TASKS -
a – Decide whether each statement agrees with the passage on the Gordon Power Station, answering yes or no and quoting the words of the passage that settle it: (i) the station opened in 1978 and was refurbished in 2024; (ii) all three turbines were commissioned in 1978; (iii) the federal government's grant for the Gordon River Road was $5 million.
b – Resume the passage on the Gordon Power Station, carrying it on past its final sentence.

The Gordon Power Station (also known as the Gordon River Power Station) is the largest conventional hydroelectric power station in Tasmania. Opened in 1978 and refurbished in 2024, the station is located underground, approximately 180 m below the surface of the switch yard. Water from the dam descends 183 m underground into its power station, where three 144 MW Francis-type turbines generate up to 432 MW of power, covering about 13% of the electricity demand of Tasmania. The first two turbines were commissioned in 1978, before the third was commissioned in 1988.

The station's output is fed from each machine by 18 kV aluminium busbars to the surface switchyard then passes through three 18/220 kV power transformers and 220 kV outdoor switchgear to TasNetworks' transmission grid. The switchyard also houses 22 kV apparatus used for power supply to the station and to the local community. The power station's average annual output is 1389 GWh.

== History ==
In 1963, the federal government provided a $5 million grant to Tasmania's Hydro-Electric Commission to build the 80 km Gordon River Road from Maydena into the Gordon River area in the South West Wilderness region. Construction was underway by 1964, and in early 1967, Eric Reece, (Note: Reece subsequently earned the epithet of Electric Eric, in view of his stanch support of hydroelectricity.) the Premier of Tasmania, formally announced plans to flood the natural Lake Pedder and the legislation was debated in the Tasmanian Parliament several days later. A small environmental movement was formed, which mobilised in the 1980s to stop the proposed Franklin River Dam.

[Dataset excerpts]

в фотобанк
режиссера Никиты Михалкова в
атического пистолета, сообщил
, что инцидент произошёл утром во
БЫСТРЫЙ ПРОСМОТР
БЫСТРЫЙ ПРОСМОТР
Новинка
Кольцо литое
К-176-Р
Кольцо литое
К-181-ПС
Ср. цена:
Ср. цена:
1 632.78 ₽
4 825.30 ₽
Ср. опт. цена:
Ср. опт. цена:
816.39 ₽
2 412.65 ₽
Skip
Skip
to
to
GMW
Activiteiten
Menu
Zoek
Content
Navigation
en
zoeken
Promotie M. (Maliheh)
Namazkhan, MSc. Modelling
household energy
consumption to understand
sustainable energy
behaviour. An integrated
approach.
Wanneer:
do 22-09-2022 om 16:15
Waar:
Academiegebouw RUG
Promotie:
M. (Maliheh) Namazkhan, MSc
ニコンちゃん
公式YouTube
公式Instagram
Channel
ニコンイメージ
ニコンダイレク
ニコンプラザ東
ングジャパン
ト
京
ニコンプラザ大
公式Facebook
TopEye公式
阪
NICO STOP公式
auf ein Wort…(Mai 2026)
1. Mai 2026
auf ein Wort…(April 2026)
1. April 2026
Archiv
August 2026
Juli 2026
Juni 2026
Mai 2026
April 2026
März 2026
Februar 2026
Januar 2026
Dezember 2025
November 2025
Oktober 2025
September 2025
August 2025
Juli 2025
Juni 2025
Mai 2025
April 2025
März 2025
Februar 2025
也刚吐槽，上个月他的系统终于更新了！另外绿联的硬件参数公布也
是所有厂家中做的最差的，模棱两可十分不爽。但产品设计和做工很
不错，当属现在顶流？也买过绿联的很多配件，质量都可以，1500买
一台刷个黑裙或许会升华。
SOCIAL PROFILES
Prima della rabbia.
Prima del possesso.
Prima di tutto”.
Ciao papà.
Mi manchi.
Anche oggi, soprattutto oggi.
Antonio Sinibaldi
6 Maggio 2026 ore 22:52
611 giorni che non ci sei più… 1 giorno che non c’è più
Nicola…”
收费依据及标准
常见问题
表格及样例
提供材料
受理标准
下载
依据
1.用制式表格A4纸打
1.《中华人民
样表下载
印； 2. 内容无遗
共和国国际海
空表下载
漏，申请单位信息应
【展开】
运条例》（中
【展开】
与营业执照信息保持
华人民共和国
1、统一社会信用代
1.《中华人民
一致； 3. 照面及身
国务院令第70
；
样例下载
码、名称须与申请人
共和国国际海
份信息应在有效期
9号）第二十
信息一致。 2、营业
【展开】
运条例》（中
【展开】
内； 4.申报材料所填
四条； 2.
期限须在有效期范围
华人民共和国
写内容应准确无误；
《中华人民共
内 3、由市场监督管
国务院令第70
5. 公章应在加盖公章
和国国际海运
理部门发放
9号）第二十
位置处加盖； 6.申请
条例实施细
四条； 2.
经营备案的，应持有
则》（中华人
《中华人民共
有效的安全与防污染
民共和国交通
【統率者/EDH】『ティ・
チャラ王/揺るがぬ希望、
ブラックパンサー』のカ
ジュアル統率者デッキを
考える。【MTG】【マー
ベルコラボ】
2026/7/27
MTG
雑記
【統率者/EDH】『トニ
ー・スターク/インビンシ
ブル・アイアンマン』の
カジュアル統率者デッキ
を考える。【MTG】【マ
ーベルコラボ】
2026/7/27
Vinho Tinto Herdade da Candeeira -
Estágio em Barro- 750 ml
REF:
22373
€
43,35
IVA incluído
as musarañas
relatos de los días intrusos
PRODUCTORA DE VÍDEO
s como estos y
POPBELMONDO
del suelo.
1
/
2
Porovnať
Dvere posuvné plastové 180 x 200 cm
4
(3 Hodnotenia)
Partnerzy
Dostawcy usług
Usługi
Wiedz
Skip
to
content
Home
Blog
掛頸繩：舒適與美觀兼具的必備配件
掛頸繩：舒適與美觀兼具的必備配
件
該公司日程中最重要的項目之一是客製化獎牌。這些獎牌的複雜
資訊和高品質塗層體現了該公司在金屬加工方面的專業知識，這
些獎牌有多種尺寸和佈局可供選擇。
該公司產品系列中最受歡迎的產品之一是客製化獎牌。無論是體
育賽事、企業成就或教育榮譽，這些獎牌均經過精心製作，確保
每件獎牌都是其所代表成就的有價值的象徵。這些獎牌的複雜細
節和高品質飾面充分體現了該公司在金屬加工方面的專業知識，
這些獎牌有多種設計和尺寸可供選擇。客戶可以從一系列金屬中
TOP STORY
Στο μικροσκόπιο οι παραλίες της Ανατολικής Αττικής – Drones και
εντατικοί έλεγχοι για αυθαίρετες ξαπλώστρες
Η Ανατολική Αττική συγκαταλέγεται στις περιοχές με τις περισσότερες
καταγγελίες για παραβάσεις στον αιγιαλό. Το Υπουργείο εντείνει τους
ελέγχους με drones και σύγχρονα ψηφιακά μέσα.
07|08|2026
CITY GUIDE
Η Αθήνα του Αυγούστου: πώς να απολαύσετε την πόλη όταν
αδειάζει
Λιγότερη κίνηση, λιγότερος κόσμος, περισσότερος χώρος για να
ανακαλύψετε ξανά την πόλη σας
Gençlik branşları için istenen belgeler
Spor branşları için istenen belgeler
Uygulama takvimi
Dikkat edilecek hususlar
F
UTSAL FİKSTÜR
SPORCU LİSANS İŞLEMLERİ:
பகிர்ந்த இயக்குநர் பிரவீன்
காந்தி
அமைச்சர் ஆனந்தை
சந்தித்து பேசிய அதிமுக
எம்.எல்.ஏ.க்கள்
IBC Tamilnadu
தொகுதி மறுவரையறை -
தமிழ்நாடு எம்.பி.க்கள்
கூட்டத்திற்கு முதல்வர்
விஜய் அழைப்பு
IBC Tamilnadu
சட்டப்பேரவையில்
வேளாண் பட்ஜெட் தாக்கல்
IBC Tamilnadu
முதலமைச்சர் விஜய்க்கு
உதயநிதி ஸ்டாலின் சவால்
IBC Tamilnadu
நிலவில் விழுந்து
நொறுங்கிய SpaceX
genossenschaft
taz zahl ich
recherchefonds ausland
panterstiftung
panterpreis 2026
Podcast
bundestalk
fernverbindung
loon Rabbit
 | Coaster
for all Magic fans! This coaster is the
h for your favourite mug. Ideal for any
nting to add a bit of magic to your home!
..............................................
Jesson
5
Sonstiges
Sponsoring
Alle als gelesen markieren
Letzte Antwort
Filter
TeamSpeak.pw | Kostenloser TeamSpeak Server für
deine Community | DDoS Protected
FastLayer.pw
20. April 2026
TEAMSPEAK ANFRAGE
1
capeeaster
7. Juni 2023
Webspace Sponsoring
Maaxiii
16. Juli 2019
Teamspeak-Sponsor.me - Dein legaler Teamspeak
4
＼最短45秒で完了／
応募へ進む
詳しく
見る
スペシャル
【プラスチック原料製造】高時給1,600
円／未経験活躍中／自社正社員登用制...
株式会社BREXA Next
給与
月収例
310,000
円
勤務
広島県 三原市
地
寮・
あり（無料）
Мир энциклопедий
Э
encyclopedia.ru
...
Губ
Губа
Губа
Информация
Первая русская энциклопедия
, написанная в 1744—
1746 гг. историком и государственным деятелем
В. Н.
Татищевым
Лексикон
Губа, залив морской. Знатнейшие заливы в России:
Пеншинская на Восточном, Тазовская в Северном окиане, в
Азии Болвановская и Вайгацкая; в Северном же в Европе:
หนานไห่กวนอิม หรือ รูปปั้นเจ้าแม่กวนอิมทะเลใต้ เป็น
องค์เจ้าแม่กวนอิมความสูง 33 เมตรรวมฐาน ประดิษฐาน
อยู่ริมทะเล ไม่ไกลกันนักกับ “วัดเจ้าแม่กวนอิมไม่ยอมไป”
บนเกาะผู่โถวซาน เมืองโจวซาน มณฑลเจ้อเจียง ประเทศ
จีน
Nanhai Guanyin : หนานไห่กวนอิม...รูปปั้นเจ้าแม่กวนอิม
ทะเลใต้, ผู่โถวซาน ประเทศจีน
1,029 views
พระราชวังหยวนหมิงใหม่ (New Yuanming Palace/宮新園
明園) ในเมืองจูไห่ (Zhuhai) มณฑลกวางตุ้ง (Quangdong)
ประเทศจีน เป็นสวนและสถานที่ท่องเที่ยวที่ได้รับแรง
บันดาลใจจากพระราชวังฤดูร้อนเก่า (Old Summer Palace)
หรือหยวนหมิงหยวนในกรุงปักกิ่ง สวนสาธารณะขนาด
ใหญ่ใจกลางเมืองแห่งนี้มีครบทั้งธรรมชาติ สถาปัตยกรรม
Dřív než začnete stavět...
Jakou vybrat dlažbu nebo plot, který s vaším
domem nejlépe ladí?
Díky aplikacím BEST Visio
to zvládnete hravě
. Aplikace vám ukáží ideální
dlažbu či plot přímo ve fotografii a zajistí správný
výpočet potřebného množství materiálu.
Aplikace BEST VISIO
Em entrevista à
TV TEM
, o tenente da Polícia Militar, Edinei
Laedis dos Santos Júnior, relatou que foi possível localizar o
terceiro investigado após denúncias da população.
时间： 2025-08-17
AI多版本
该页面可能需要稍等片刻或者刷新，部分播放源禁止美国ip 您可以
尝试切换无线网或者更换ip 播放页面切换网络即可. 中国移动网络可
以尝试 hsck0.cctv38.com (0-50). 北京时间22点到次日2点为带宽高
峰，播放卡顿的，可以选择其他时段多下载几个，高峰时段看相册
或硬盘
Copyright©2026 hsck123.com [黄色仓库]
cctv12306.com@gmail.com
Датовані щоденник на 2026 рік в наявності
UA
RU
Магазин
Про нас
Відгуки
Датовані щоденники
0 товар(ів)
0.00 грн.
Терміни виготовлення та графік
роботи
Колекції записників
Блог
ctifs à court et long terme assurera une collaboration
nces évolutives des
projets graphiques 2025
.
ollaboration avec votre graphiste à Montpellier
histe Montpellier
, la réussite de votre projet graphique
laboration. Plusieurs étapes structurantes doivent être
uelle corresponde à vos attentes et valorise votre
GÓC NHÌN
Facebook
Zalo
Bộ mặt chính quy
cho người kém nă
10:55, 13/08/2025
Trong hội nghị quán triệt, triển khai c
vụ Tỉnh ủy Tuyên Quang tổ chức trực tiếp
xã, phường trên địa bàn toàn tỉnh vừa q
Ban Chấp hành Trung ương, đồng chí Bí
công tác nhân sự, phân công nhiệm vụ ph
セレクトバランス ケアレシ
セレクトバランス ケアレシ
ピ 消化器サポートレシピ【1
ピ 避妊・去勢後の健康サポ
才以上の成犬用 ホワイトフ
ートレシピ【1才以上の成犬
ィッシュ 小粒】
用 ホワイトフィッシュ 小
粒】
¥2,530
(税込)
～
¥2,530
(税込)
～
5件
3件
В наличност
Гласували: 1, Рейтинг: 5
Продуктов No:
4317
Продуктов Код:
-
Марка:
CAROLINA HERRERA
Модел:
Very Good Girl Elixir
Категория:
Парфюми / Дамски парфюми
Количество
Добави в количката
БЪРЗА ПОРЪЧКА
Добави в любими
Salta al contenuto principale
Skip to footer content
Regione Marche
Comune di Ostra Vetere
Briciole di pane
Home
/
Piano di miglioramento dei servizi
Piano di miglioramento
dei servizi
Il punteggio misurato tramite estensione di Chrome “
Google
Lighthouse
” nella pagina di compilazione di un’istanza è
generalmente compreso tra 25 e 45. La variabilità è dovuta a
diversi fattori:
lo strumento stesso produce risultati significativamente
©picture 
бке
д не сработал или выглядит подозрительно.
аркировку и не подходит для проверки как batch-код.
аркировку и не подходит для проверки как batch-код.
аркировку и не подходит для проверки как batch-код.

ANSWERS TO THE EXERCISES -
a –
(i) Yes: "Opened in 1978 and refurbished in 2024"
(ii) No: "The first two turbines were commissioned in 1978, before the third was commissioned in 1988."
(iii) Yes: "the federal government provided a $5 million grant"

b –
In 1972, in addition to the Gordon Dam, Reece controversially approved three new dams, the Scotts Peak, Edgar, and the Serpentine dams, and hence, the flooding of Lake Pedder, despite a determined environmental protest movement and a blank cheque offer from his Labor colleague, Prime Minister Gough Whitlam, to preserve the area. Reece refused Whitlam's offer, stating that he would 'not have the Federal Government interfering with the sovereign rights of Tasmania.' Reece retrospectively commented:

There was a National Park out there, but I can't remember exactly where it was ... at least, it wasn't of substantial significance in the scheme of things. The thing that was significant was that we had to double the output of power in this state in 10 years in order [to] supply the demands of industry and the community. And this was the scheme that looked as though it could do a greater part of [the] job for us.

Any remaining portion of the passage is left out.